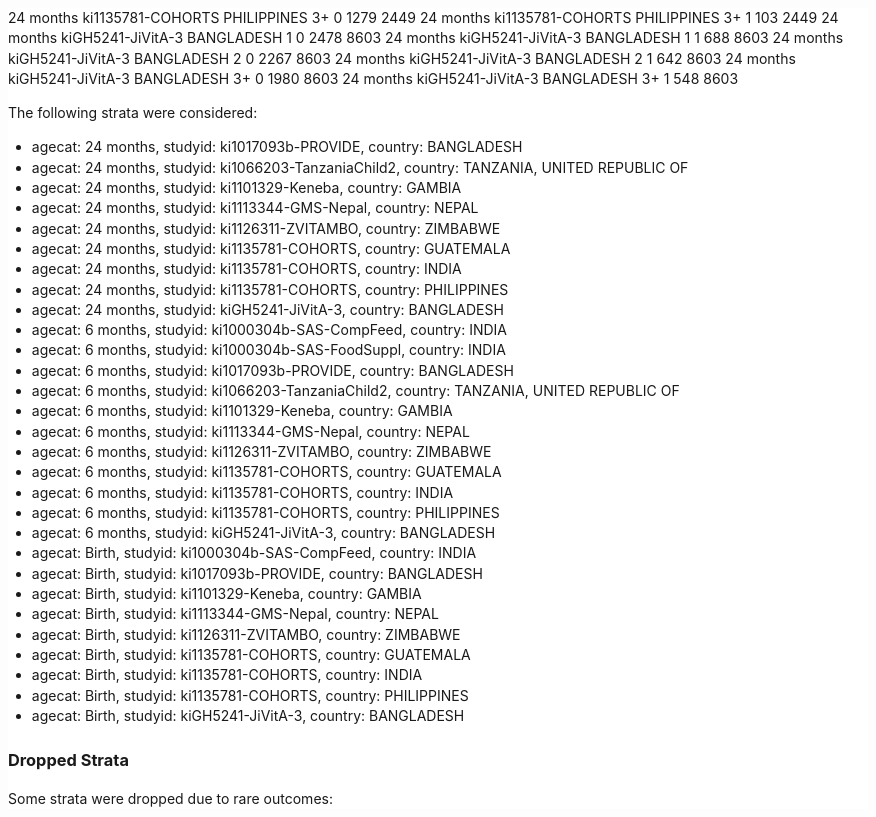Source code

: 24 months   ki1135781-COHORTS          PHILIPPINES                    3+             0     1279    2449
24 months   ki1135781-COHORTS          PHILIPPINES                    3+             1      103    2449
24 months   kiGH5241-JiVitA-3          BANGLADESH                     1              0     2478    8603
24 months   kiGH5241-JiVitA-3          BANGLADESH                     1              1      688    8603
24 months   kiGH5241-JiVitA-3          BANGLADESH                     2              0     2267    8603
24 months   kiGH5241-JiVitA-3          BANGLADESH                     2              1      642    8603
24 months   kiGH5241-JiVitA-3          BANGLADESH                     3+             0     1980    8603
24 months   kiGH5241-JiVitA-3          BANGLADESH                     3+             1      548    8603


The following strata were considered:

* agecat: 24 months, studyid: ki1017093b-PROVIDE, country: BANGLADESH
* agecat: 24 months, studyid: ki1066203-TanzaniaChild2, country: TANZANIA, UNITED REPUBLIC OF
* agecat: 24 months, studyid: ki1101329-Keneba, country: GAMBIA
* agecat: 24 months, studyid: ki1113344-GMS-Nepal, country: NEPAL
* agecat: 24 months, studyid: ki1126311-ZVITAMBO, country: ZIMBABWE
* agecat: 24 months, studyid: ki1135781-COHORTS, country: GUATEMALA
* agecat: 24 months, studyid: ki1135781-COHORTS, country: INDIA
* agecat: 24 months, studyid: ki1135781-COHORTS, country: PHILIPPINES
* agecat: 24 months, studyid: kiGH5241-JiVitA-3, country: BANGLADESH
* agecat: 6 months, studyid: ki1000304b-SAS-CompFeed, country: INDIA
* agecat: 6 months, studyid: ki1000304b-SAS-FoodSuppl, country: INDIA
* agecat: 6 months, studyid: ki1017093b-PROVIDE, country: BANGLADESH
* agecat: 6 months, studyid: ki1066203-TanzaniaChild2, country: TANZANIA, UNITED REPUBLIC OF
* agecat: 6 months, studyid: ki1101329-Keneba, country: GAMBIA
* agecat: 6 months, studyid: ki1113344-GMS-Nepal, country: NEPAL
* agecat: 6 months, studyid: ki1126311-ZVITAMBO, country: ZIMBABWE
* agecat: 6 months, studyid: ki1135781-COHORTS, country: GUATEMALA
* agecat: 6 months, studyid: ki1135781-COHORTS, country: INDIA
* agecat: 6 months, studyid: ki1135781-COHORTS, country: PHILIPPINES
* agecat: 6 months, studyid: kiGH5241-JiVitA-3, country: BANGLADESH
* agecat: Birth, studyid: ki1000304b-SAS-CompFeed, country: INDIA
* agecat: Birth, studyid: ki1017093b-PROVIDE, country: BANGLADESH
* agecat: Birth, studyid: ki1101329-Keneba, country: GAMBIA
* agecat: Birth, studyid: ki1113344-GMS-Nepal, country: NEPAL
* agecat: Birth, studyid: ki1126311-ZVITAMBO, country: ZIMBABWE
* agecat: Birth, studyid: ki1135781-COHORTS, country: GUATEMALA
* agecat: Birth, studyid: ki1135781-COHORTS, country: INDIA
* agecat: Birth, studyid: ki1135781-COHORTS, country: PHILIPPINES
* agecat: Birth, studyid: kiGH5241-JiVitA-3, country: BANGLADESH

### Dropped Strata

Some strata were dropped due to rare outcomes:
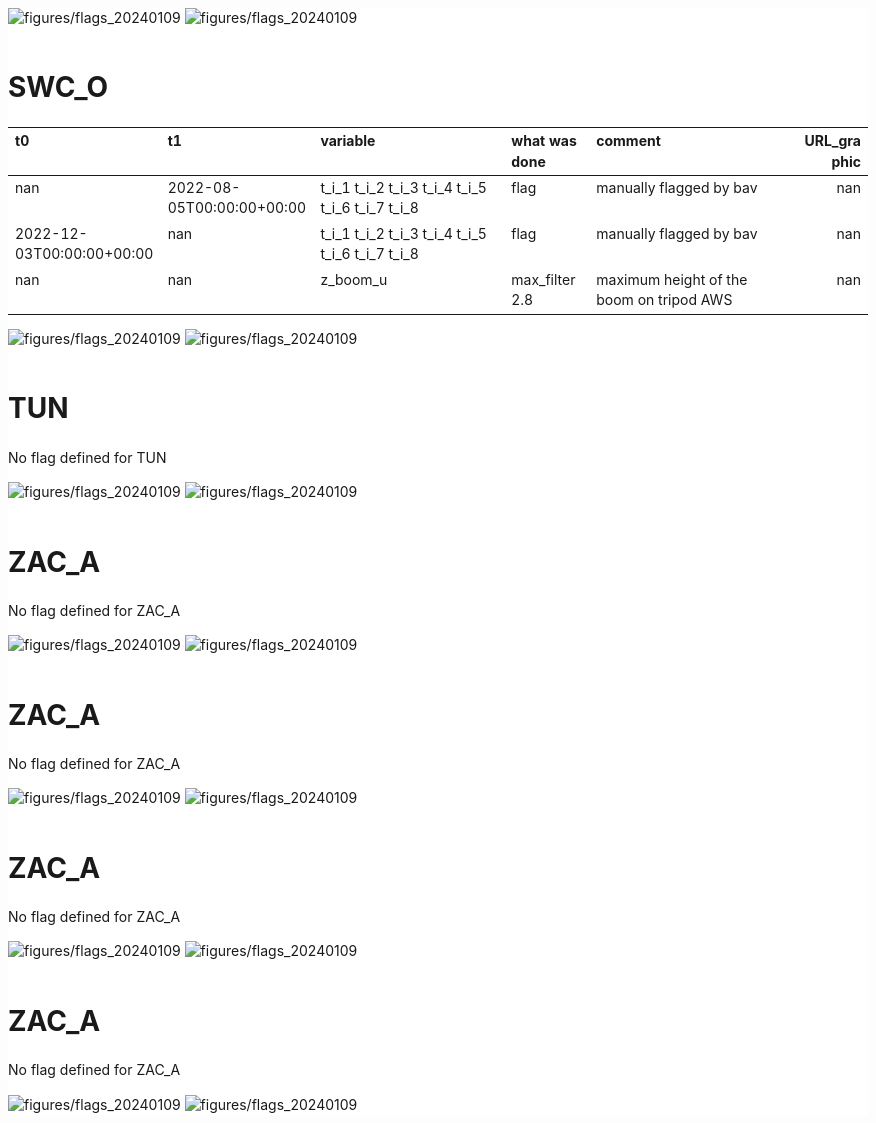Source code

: ![figures/flags_20240109](../SDM/SDM_0.png)
![figures/flags_20240109](../SDM/SDM_1.png)
 
# <a id='s17' />SWC_O
| t0                        | t1                        | variable                                        | what was done   | comment                                  |   URL_graphic |
|:--------------------------|:--------------------------|:------------------------------------------------|:----------------|:-----------------------------------------|--------------:|
| nan                       | 2022-08-05T00:00:00+00:00 | t_i_1 t_i_2 t_i_3 t_i_4 t_i_5 t_i_6 t_i_7 t_i_8 | flag            | manually flagged by bav                  |           nan |
| 2022-12-03T00:00:00+00:00 | nan                       | t_i_1 t_i_2 t_i_3 t_i_4 t_i_5 t_i_6 t_i_7 t_i_8 | flag            | manually flagged by bav                  |           nan |
| nan                       | nan                       | z_boom_u                                        | max_filter 2.8  | maximum height of the boom on tripod AWS |           nan |
 
![figures/flags_20240109](../SWC_O/SWC_O_0.png)
![figures/flags_20240109](../SWC_O/SWC_O_1.png)
 
# <a id='s18' />TUN
No flag defined for TUN
 
![figures/flags_20240109](../TUN/TUN_0.png)
![figures/flags_20240109](../TUN/TUN_1.png)
 
# <a id='s19' />ZAC_A
No flag defined for ZAC_A
 
![figures/flags_20240109](../ZAC_A/ZAC_A_0.png)
![figures/flags_20240109](../ZAC_A/ZAC_A_1.png)
 
# <a id='s20' />ZAC_A
No flag defined for ZAC_A
 
![figures/flags_20240109](../ZAC_A/ZAC_A_0.png)
![figures/flags_20240109](../ZAC_A/ZAC_A_1.png)
 
# <a id='s21' />ZAC_A
No flag defined for ZAC_A
 
![figures/flags_20240109](../ZAC_A/ZAC_A_0.png)
![figures/flags_20240109](../ZAC_A/ZAC_A_1.png)
 
# <a id='s22' />ZAC_A
No flag defined for ZAC_A
 
![figures/flags_20240109](../ZAC_A/ZAC_A_0.png)
![figures/flags_20240109](../ZAC_A/ZAC_A_1.png)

# Try it
Each line in the data where the string "manually" occurs should be identified and copied.

# Solution to the exercise
| nan                       | 2022-08-05T00:00:00+00:00 | t_i_1 t_i_2 t_i_3 t_i_4 t_i_5 t_i_6 t_i_7 t_i_8 | flag            | manually flagged by bav                  |           nan |
| 2022-12-03T00:00:00+00:00 | nan                       | t_i_1 t_i_2 t_i_3 t_i_4 t_i_5 t_i_6 t_i_7 t_i_8 | flag            | manually flagged by bav                  |           nan |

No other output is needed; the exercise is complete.